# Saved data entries

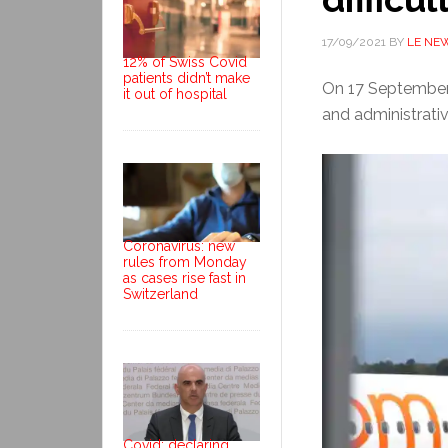
17/09/2021
BY
LE NE
12% of Swiss Covid
patients didn’t make
On 17 September 
it out of hospital
and administrativ
Coronavirus: new
rules from Monday
as cases rise fast in
Switzerland
Covid: declaring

# Task requirements
Starting at the line with "patients didn’t make", retype each line through the final one in the data above, unchanged and with nothing added.

# Task answer
patients didn’t make
On 17 September 
it out of hospital
and administrativ
Coronavirus: new
rules from Monday
as cases rise fast in
Switzerland
Covid: declaring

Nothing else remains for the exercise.